> _Text provided_:
___
Like many Wisconsin children in the 1930s and 40s, I loved winter.  We would race home from school, scarf down some hot cocoa and cookies, put on a few extra layers, and go outside to build snow forts or bombard each other with snowballs.  In the depths of winter, it would be almost dark by the time we quit and went inside to hang our wet wool snowsuits on a steam radiator to dry.  (Oh, the aroma of wet wool heating up!)

I recall several occasions where I realized I was getting sick and could feel a fever rising in my body.  Thinking the outdoor cold would squelch the flu bug (or whatever),  I’d avoid mentioning how I felt to my very solicitous mother, and stay outside as long as I could stand my hot cheeks and shivering self before going indoors and allowing myself to be put to bed with hot lemonade and honey.

(“Sick” was no joke in pre-penicillin days when front doors of homes frequently sprouted warning signs such as:  Scarlet Fever, Diptheria, Measles, etc.  Children were put to bed when they had a fever, no matter what!)
___
> _Exercise requirements_:
1. According to the winter memoir, why did the writer stay outdoors after sensing a fever coming on?
2. From the winter memoir, reproduce the stretch from "I recall several" through "no matter what!)".

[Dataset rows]
___
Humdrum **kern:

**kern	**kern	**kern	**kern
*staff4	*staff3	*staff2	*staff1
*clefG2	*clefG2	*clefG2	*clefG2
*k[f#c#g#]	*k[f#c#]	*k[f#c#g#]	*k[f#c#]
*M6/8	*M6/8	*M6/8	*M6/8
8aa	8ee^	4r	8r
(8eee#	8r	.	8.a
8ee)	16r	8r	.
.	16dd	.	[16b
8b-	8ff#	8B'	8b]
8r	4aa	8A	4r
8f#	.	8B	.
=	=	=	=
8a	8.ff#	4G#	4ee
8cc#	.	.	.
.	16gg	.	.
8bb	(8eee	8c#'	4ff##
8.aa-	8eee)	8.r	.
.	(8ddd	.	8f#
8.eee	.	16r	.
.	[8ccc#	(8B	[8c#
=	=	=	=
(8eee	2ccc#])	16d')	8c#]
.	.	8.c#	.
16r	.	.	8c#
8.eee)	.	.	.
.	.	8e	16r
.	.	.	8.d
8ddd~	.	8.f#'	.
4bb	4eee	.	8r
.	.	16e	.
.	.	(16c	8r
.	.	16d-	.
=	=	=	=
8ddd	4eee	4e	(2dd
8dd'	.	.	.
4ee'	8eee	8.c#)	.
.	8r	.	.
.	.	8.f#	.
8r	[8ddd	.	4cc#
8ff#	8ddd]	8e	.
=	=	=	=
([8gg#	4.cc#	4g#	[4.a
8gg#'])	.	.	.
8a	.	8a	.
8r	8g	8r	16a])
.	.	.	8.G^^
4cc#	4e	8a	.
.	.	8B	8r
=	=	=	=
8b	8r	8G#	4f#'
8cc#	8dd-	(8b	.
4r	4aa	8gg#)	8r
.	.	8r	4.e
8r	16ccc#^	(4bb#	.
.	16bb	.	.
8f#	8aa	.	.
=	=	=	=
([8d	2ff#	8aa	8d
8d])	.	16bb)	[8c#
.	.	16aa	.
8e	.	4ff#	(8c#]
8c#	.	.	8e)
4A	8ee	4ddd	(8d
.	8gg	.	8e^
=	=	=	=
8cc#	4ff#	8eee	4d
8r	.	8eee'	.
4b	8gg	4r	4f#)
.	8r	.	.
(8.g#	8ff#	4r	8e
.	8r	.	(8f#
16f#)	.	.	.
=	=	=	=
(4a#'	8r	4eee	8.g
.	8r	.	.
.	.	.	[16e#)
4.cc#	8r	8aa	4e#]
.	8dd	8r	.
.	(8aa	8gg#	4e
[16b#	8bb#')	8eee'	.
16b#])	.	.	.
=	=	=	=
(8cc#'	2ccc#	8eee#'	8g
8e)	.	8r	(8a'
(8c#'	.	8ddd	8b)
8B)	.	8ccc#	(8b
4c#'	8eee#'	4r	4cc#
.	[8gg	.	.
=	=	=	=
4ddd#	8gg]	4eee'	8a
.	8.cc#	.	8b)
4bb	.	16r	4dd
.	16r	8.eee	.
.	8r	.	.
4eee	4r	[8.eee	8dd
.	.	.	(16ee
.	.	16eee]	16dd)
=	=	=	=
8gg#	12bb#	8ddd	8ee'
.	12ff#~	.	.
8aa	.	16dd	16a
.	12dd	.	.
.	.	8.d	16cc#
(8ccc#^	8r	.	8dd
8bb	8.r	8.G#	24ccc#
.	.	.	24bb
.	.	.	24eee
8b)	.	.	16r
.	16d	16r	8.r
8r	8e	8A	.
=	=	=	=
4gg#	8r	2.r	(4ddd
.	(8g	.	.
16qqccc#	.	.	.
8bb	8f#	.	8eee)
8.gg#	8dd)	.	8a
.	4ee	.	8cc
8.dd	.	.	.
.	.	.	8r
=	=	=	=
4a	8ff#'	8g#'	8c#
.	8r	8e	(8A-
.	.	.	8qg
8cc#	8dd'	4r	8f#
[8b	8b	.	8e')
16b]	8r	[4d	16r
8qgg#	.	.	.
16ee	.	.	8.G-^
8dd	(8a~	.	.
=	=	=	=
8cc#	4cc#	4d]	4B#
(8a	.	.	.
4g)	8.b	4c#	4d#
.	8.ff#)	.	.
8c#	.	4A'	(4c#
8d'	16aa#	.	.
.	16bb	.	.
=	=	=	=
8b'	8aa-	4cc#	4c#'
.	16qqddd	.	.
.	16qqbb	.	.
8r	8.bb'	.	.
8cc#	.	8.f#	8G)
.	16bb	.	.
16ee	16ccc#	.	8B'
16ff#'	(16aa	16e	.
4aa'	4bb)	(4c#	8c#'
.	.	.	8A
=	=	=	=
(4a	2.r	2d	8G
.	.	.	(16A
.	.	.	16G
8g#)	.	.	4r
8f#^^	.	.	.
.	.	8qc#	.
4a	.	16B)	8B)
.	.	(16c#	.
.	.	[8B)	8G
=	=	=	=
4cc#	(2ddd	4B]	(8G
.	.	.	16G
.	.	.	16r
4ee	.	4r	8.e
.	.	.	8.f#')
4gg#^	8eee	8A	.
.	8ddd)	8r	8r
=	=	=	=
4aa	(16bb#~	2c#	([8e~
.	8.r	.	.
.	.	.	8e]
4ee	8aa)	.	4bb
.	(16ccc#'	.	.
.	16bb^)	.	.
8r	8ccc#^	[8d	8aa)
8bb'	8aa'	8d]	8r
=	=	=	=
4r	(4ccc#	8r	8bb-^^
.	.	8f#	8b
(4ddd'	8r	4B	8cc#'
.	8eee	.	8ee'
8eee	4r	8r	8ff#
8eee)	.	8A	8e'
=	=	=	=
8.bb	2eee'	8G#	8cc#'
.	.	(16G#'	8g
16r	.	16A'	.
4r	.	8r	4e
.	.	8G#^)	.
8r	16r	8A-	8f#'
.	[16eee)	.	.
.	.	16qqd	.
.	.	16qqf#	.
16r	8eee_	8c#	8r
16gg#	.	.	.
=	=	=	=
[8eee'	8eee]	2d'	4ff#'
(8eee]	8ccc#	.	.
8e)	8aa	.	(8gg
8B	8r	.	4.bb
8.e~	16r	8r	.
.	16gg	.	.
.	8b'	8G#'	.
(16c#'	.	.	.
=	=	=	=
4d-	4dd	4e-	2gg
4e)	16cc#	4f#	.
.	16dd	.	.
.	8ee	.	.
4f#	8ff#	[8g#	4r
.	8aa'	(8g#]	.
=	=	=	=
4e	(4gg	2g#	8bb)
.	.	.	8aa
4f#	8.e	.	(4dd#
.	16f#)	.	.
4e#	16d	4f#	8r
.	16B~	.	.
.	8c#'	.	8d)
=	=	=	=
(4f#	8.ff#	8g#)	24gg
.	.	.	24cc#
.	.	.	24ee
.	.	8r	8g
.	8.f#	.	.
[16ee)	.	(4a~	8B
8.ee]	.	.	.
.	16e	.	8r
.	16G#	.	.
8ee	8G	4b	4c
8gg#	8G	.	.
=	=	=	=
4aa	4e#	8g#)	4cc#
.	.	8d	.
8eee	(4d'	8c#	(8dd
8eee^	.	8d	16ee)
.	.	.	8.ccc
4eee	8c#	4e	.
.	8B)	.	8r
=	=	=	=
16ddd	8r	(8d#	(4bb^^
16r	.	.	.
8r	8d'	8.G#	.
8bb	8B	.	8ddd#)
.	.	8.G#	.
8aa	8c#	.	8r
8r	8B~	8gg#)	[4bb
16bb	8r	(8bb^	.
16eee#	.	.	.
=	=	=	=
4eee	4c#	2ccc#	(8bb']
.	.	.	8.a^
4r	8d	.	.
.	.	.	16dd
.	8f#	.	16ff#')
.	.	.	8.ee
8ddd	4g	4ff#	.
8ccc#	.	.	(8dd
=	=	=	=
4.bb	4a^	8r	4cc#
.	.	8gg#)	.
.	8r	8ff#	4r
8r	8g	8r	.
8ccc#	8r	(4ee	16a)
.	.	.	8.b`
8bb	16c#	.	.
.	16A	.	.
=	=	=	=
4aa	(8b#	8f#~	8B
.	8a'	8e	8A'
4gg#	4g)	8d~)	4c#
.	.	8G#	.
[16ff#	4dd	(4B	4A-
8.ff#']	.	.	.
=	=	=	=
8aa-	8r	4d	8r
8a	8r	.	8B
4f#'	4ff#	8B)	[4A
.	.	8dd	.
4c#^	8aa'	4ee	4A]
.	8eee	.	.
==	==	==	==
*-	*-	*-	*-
___
> _Set of answers_:
1. The writer thought the cold outdoor air would squelch the flu bug. So instead of telling their mother, the writer stayed outside as long as the hot cheeks and shivering could be tolerated before going in to be put to bed.

2.
I recall several occasions where I realized I was getting sick and could feel a fever rising in my body.  Thinking the outdoor cold would squelch the flu bug (or whatever),  I’d avoid mentioning how I felt to my very solicitous mother, and stay outside as long as I could stand my hot cheeks and shivering self before going indoors and allowing myself to be put to bed with hot lemonade and honey.

(“Sick” was no joke in pre-penicillin days when front doors of homes frequently sprouted warning signs such as:  Scarlet Fever, Diptheria, Measles, etc.  Children were put to bed when they had a fever, no matter what!)